Para burlar possíveis ordens judiciais de derrubada de seus canais no Telegram, os bolsonaristas alteram o nome dos seus grupos. Um grupo importante de articulação, chamado Os Patriotas Br, mudou de nome várias vezes desde o segundo turno das eleições. Ontem durante a tarde foi modificado de novo.
O canal criado no Instagram para receber denúncias de pessoas que participaram dos atos de vandalismo, o Contragolpe, teve seu perfil bloqueado para novas postagens depois de uma ação em massa orientadas nos grupos bolsonaristas para denunciar o perfil no Instagram.
Não dá para dizer que nestes casos, citados como exemplos, as plataformas não são corresponsáveis pelo alcance dos conteúdos e pela articulação golpistas. Parte dessas práticas é reconhecida por elas próprias como violadoras dos termos de uso, e ainda assim continuaram no ar.
A ação de bloqueio e retirada dos conteúdos tem que ser imediata. Duas horas depois, ou 24 horas depois não cumpre mais papel prático. Enquanto escrevo este artigo, pipocam nos grupos bolsonaristas do Telegram a convocação de mais atos democrático no Brasil
O presidente Lula e muitos integrantes do novo governo têm dado declarações de que esse tema será tratado com prioridade. Iniciativas embrionárias vem sendo tomadas no âmbito de alguns ministérios, com diferentes escopos, para iniciar o enfrentamento desse cenário. Na Secretaria de Comunicação Social da Presidência da República (Secom) foi constituída uma Secretária de Políticas Digitais; o Ministério da Justiça também criou uma assessoria de Serviços Digitais; a Advocacia Geral da União criou a Procuradoria Geral de Defesa da Democracia.
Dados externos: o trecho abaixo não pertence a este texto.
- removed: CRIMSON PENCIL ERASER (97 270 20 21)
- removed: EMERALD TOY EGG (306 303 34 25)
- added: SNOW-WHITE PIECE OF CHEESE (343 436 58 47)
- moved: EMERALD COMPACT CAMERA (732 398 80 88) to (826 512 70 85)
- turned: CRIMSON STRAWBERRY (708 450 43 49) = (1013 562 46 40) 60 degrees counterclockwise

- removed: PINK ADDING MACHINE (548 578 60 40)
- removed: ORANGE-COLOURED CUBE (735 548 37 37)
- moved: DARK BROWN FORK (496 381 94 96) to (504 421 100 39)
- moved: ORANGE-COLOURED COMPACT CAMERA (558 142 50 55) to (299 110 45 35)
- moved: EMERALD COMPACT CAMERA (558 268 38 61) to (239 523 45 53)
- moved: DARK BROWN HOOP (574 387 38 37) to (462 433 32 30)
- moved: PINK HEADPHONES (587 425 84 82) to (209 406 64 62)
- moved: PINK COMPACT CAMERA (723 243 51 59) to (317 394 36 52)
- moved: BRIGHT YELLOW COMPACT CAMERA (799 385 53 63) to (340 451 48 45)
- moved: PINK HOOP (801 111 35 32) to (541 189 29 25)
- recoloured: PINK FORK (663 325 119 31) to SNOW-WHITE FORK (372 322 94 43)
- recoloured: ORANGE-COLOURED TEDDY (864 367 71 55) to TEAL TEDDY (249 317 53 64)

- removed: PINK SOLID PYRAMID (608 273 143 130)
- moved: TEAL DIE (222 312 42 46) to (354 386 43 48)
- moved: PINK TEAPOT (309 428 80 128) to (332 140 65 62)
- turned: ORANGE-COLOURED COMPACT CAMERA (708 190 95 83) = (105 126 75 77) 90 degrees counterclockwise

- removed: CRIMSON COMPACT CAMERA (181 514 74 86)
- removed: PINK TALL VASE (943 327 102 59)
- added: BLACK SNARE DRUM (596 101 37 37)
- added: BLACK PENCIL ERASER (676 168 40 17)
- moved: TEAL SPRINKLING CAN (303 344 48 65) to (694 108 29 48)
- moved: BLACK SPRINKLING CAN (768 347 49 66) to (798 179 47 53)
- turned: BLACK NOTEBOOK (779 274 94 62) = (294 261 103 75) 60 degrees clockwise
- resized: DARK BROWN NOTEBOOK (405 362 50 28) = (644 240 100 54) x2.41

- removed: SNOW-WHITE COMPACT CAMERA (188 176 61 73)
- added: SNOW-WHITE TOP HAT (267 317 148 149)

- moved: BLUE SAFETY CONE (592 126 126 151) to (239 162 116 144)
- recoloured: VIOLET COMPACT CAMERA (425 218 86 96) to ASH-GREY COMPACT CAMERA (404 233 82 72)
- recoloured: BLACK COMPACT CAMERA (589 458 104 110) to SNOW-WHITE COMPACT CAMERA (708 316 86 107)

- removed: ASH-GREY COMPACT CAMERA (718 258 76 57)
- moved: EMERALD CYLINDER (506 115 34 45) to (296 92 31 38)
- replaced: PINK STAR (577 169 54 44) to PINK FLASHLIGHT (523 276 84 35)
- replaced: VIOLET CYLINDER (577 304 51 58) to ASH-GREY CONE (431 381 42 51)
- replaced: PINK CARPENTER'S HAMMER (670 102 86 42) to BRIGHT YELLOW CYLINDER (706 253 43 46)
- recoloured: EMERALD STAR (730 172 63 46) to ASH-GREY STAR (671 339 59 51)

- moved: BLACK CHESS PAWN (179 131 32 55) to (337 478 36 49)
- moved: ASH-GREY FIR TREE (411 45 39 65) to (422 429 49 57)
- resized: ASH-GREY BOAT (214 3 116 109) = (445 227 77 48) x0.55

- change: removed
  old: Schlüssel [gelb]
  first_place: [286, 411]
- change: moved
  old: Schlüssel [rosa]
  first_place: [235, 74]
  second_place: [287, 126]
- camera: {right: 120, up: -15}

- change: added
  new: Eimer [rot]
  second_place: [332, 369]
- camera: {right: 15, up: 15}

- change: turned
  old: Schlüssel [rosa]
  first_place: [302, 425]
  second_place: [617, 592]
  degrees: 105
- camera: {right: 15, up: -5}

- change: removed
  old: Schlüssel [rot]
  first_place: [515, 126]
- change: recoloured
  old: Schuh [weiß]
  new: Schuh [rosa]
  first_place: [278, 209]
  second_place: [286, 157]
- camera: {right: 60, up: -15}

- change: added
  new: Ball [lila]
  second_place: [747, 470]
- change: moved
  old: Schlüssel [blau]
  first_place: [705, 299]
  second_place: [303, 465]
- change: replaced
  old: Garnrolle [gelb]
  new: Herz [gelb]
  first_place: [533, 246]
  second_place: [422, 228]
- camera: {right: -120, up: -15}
São iniciativas importantes, que precisam ser coordenadas de forma a terem sinergia e, principalmente, olharem o problema a partir de uma perspectiva estruturante, da defesa da democracia, do interesse público, da regulação das plataformas e, claro, da responsabilização dos responsáveis pela articulação e financiamento da desinformação, do discurso de ódio e dos conteúdos que atentam contra o Estado Democrático de Direito.
Além disso, é preciso que o Congresso Nacional dê prosseguimento ao debate da regulação das plataformas, iniciado há mais de dois anos, e que tem como abordagem principal o Projeto de Lei 2630/2020, cujo relator é o deputado federal Orlando Silva e que chegou a ter a apreciação da sua urgência para ser votada no Congresso pautada em abril do ano passado. Leia mais aqui.
O Brasil precisa de parâmetros iniciais, consensuados de forma ampla e de preferencia aprovados na forma de legislação, para impor obrigação para a atuação das plataformas e, principalmente, um conjunto de sanções para o descumprimento das mesmas. O golpe fracassado de 8 de janeiro de 2023 é a prova dessa necessidade.